---- Okuma Metni
Milliyetçiler 100 yıldır aynı siyaseti izliyor

Doç. Dr. Behlül Özkan, Türk milliyetçiliğinin tarihsel kökenini hatırlatarak, “Türk milliyetçiliğinin son 100 yılda siyaseti hiç değişmedi. Bu ‘beka’ kaygısıydı” diyor.

OĞUZCAN ÜNLÜ

TÜRK milliyetçiliği ülke siyasetinde ağırlığını hissettirmeye devam ediyor. AKP ve MHP tarafından oluşturulan Cumhur İttifakı, Türk-İslam sentezine dayanan bir milliyetçilikle ülkeyi yönetiyor. Türkiye’de Milli Vatanın İnşası kitabının yazarı Siyaset Bilimci Doç. Dr. Behlül Özkan ile MHP, Türk milliyetçiliği, İslamizasyon ve Cumhur İttifakı’nı konuştuk.

AKP-MHP iktidarının milliyetçilik açısından konumu nedir? Bugün iktidarda nasıl bir milliyetçilikle karşı karşıyayız?

Bunu tarihsel bir koalisyon olarak görüyorum. İlk olarak, bu tarihsel koalisyonun arka planını 1970’lerdeki 1. Milliyetçi Cephe (MC) hükümeti oluşturuyor. 1970’lerde kurulan 1. MC’nin kökeni antikomünizmdi. Antikomünizm adı altında sola, sendikalara ve öğrenci hareketlerine karşı kurulmuş bir ittifaktı. Bugünkü AKP-MHP koalisyonunun kurumsal arka planı orada var. İkinci olarak, 12 Eylül Askeri Darbesi sonrası Türkiye’de resmi ideolojinin Türk-İslam sentezine kaymasından bahsetmek gerekiyor. Türkiye solunun bir kısmı, ulusalcılar ve kendisini Kemalist olarak tanımlayanlar orduyu laikliği savunan bir kurum olarak görüyor. Fakat Cumhuriyet tarihi bize böyle demiyor. Ordunun önceliği çok uzun zamandır laiklik değil. Tam tersine, dinle soslandırılmış bir milliyetçilik 12 Eylül sonrasında Türkiye’nin resmi ideolojisi haline getirildi. Bugün Cumhur İttifakı’nın savunduğu Türk-İslam Sentezi tarzı milliyetçilik yeni bir oluşum değil. MHP, 1960’ların ikinci yarısındaki gelişmelere bağlı olarak seküler milliyetçi çizgiden Türk-İslam Sentezi çizgisine kaydı. Cumhur İttifakı’nın benimsediği milliyetçilik Türk-İslam milliyetçiliğidir. Bu yüzden 12 Eylül’ün resmi ideolojisini son derecede savunan ve benimseyen bir milliyetçilikten bahsediyoruz.
--------
---- Veri Bölümü
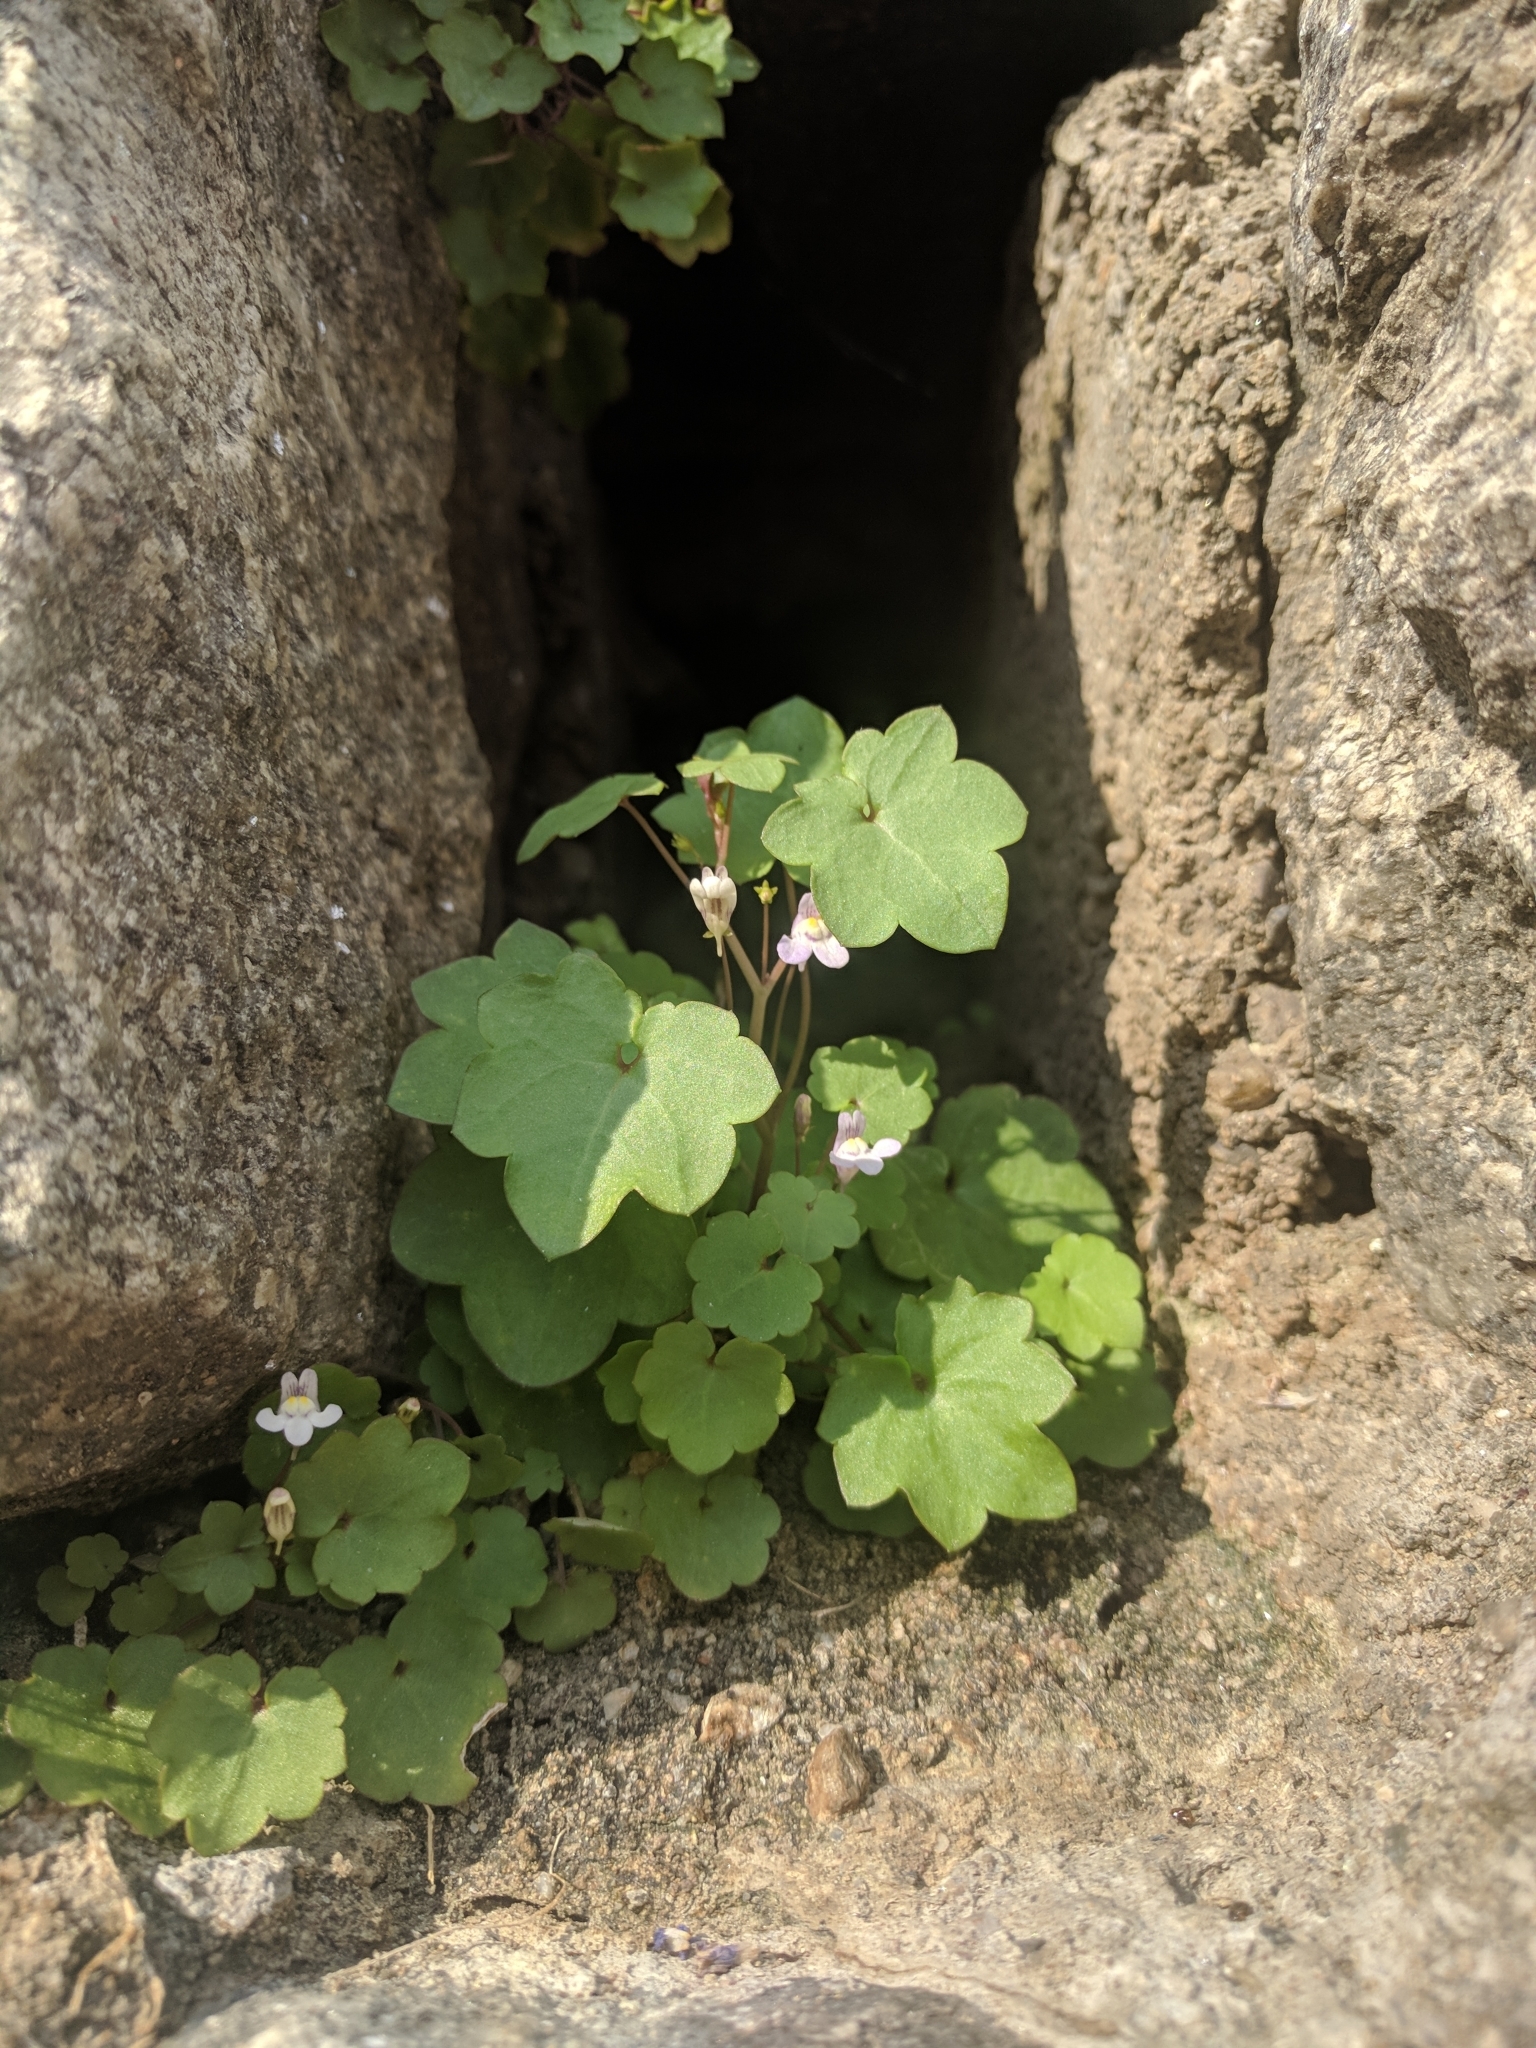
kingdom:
--------
--- Alıştırma Görevi ---
Milliyetçilik söyleşisinin “TÜRK milliyetçiliği ülke” sözleriyle başlayıp “Cumhur İttifakı’nı konuştuk.” sözlerine kadar uzanan bölümünü, “ağırlığını” yerine “etkisini” koyarak lütfen yeniden yazın.

--- Çözümlü Alıştırma ---
TÜRK milliyetçiliği ülke siyasetinde etkisini hissettirmeye devam ediyor. AKP ve MHP tarafından oluşturulan Cumhur İttifakı, Türk-İslam sentezine dayanan bir milliyetçilikle ülkeyi yönetiyor. Türkiye’de Milli Vatanın İnşası kitabının yazarı Siyaset Bilimci Doç. Dr. Behlül Özkan ile MHP, Türk milliyetçiliği, İslamizasyon ve Cumhur İttifakı’nı konuştuk.